Segment Start: SELECTED EXCERPT

A nationwide survey of 1,000 parents of children with autism spectrum disorder (ASD) ages 10 years or younger found that on average, there is at least a 15-month delay between the time parents first suspected a developmental issue and the onset of treatment. Such delays result in lost treatment opportunity which can negatively affect a child’s overall development.
Additionally, the survey—commissioned by Centria Autism, a national provider of Applied Behavior Analysis (ABA) therapy—found that 32 percent of parents who had sought treatment for their child were told their child would outgrow it, further delaying access to instrumental treatment.
As of 2018, an estimated 1 in 59 children have been identified with ASD. Of the 3.8 million children born in the U.S. in 2017, between 65,000 and 70,000 are expected to meet the diagnostic criteria for ASD in 2019.
The inaugural survey, called the Centria Autism Barometer, also exposed unmet needs in providing evidence-based approaches and treatment for children with ASD, parental concern surrounding how others view their child, and the impact on a parent’s career and personal life. Additional key findings include:
- Eight medical visits to diagnose: Parents reported taking an average of 8.3 medical visits before their child was officially diagnosed, with more than half of parents (57 percent) noting that the diagnosis process was difficult, and 84 percent saying it was stressful.

Segment End: SELECTED EXCERPT
Segment Start: GIVEN ENTRIES

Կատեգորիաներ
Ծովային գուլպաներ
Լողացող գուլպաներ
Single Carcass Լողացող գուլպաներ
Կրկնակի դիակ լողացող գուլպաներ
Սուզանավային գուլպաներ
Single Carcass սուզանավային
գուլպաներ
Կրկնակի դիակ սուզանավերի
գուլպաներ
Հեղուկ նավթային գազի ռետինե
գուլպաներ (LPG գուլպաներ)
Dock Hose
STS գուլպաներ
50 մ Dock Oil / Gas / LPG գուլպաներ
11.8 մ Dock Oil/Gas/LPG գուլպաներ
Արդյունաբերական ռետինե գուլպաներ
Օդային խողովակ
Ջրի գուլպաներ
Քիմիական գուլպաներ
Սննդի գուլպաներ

Segment End: GIVEN ENTRIES
Segment Start: GIVEN ENTRIES

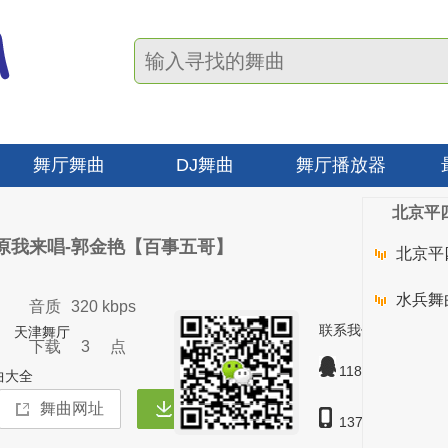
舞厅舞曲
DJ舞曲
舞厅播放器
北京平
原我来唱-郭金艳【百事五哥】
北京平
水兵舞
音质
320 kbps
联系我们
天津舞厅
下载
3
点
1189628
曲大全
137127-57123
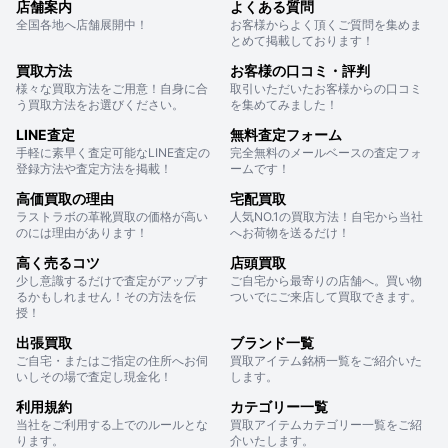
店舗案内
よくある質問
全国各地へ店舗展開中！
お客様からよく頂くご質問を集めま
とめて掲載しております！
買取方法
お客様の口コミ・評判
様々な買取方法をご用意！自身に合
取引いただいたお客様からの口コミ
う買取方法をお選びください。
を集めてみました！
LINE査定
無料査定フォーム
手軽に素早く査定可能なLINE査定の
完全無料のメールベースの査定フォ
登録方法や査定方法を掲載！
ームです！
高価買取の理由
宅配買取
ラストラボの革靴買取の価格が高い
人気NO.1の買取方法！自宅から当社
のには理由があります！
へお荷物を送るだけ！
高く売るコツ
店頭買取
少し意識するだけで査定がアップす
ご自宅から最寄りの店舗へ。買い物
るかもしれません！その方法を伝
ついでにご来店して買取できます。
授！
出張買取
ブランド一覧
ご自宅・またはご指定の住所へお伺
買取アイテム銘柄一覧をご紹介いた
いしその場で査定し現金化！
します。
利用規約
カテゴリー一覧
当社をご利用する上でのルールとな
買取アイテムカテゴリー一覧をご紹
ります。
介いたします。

Segment End: GIVEN ENTRIES

• [WHAT THE EXERCISE ASKS]: Continue the article on the parent survey about autism diagnosis and treatment delays, starting after its final sentence.

• [ANSWER TO THIS PROBLEM]:
- Overwhelming concern on how society treats & views ASD children: 92 percent of parents who have children with ASD are concerned with how other children treat their child. 84 percent are concerned about how the public views their child, and 80 percent are concerned with how teachers treat their child.
- Autism therapy is like having an extra part-time job for parents: On average, parents spend 20 hours a week on their child’s ASD treatment, and 86 percent wish there were a person they could turn to help them coordinate their child’s treatment and care.